Japan is one of those countries that never fail to charm and intrigue foreign observers, especially those from Western countries. On the one hand, culture and tradition are given great importance in the country. On the other, Japan is one of the most innovative and modern countries in the world.
Given this harmonious coexistence of tradition and modernity in Japan, it’s easy to understand why a lot of foreigners are intent on visiting the country. Should you find yourself visiting the country, here are some interesting facts about Japanese culture you might want to know about.
Like most Asian countries, the Japanese place great emphasis on authority and tradition, making them one of the most polite – if not the most polite – people in the world. Even tourists from countries where being civil in public are the norm will be surprised by the extreme politeness of the Japanese people.
Unlike in Western countries where calling people by their names are quite common, using honorifics when addressing others is the norm in Japan, with very few exceptions. In certain cases, even spouses or close friends would still use the honorific –san to address each other as a sign of respect.
Unlike in Western countries where people regularly walk around the house wearing shoes, it is a common practice in Japan to remove the shoes first before entering homes. In fact, this practice is so customary that the Japanese have devised a precise way of doing it.
For example, at the entrance of homes in Japan, the floor will usually be raised by about 6 inches as an indication that the shoes must be removed. The shoes are, meanwhile, arranged neatly pointing towards the door.
The Japanese would often provide house slippers for guests. However, if the home has a tatami mat room, house slippers must be taken off as well before entering. The floor to tatami mat room will usually be raised by an inch or two to indicate that house slippers must be removed.
Slurping when eating soup or noodles is frowned upon in most Western countries and is considered sloppy and rude. However, the contrary is true in Japan.
When eating soup or noodles in Japan, it is somewhat mandatory to slurp loudly as this an indication that the food is delicious, and you are enjoying your meal. Not slurping is considered rude in Japan.
With the sheer number of take-out joints, street food stalls, and vending machines in Japan, you would think that the Japanese would be inclined to eat food on the go, but this is certainly not the case.
Unlike in most cosmopolitan cities and buzzing urban centers, eating while walking or during a commute is considered rude in Japan. So if you want to eat right away, it is advisable that you find a bench to sit on first before munching on your takeaway meal.
The Japanese are known for their work ethics and industry, so finding employees sleeping on the job may come as a shock for foreigners, especially since this practice would be a tell-tale sign of slacking off in Western countries.

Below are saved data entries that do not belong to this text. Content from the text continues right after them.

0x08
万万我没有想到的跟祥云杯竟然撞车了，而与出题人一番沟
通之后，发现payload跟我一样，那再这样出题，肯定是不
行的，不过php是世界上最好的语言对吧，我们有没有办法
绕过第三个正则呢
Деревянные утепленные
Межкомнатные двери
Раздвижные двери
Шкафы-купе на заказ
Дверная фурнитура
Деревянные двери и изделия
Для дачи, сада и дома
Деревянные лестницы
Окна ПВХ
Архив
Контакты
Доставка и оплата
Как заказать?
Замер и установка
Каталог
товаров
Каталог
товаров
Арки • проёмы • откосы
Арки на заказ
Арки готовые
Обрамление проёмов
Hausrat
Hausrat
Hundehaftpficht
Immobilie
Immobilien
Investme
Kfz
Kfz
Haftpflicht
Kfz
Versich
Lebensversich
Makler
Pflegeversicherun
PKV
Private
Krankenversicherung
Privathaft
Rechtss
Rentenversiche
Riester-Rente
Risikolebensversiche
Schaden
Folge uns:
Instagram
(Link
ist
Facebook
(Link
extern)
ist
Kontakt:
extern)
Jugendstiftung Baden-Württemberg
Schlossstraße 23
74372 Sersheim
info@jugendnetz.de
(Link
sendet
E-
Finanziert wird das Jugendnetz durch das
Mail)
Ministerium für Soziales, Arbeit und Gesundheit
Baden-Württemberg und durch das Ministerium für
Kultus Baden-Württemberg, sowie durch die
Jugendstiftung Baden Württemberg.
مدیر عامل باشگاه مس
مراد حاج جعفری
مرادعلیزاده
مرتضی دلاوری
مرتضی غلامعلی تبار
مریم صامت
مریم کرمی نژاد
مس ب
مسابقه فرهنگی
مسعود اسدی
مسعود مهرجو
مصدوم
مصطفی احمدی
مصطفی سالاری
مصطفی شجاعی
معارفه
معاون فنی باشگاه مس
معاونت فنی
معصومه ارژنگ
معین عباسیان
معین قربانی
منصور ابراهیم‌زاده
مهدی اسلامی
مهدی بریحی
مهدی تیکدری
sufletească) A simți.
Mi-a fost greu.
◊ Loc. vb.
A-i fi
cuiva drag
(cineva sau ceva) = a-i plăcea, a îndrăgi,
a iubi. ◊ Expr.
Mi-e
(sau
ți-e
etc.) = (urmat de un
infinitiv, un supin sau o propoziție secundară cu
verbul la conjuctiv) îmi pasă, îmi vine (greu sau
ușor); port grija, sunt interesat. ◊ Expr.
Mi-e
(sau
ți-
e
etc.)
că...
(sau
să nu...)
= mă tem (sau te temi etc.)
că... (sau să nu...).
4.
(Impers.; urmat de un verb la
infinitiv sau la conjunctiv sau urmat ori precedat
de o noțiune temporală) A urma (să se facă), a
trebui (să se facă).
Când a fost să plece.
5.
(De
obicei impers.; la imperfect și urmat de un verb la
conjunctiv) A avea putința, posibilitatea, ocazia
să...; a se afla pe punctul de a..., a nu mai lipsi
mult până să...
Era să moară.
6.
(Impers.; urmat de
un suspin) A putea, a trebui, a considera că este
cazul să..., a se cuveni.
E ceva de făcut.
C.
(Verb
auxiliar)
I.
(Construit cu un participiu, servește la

In Japan, however, sleeping on the job is a sign of diligence and hard work. In fact, something the Japanese would praise, seeing as it is an indication that the employee is working very hard to the point of exhaustion.
The sheer number of people wearing masks, especially in Tokyo, might be alarming for foreigners who might mistake such for the outbreak of an epidemic. But this is not the case.
Japanese people would often wear masks in public places to protect themselves from pollution and/or viral infections. In some cases, however, they would wear masks of various colors and designs solely for aesthetic purposes and not necessarily to prevent the transmission of viral infections.
Japan is certainly a unique culture, with its reverence for tradition and customs existing alongside an innate desire for modernity and innovation. This unusual combination of elements of the past and the future makes Japan irresistibly charming and enigmatic.
Having preserved its traditions and practices, the Japanese culture remains in stark contrast with the cosmopolitan air in most of the significant economies of the world. As such, foreigners often find themselves simultaneously amused and confused at the country’s unique customs.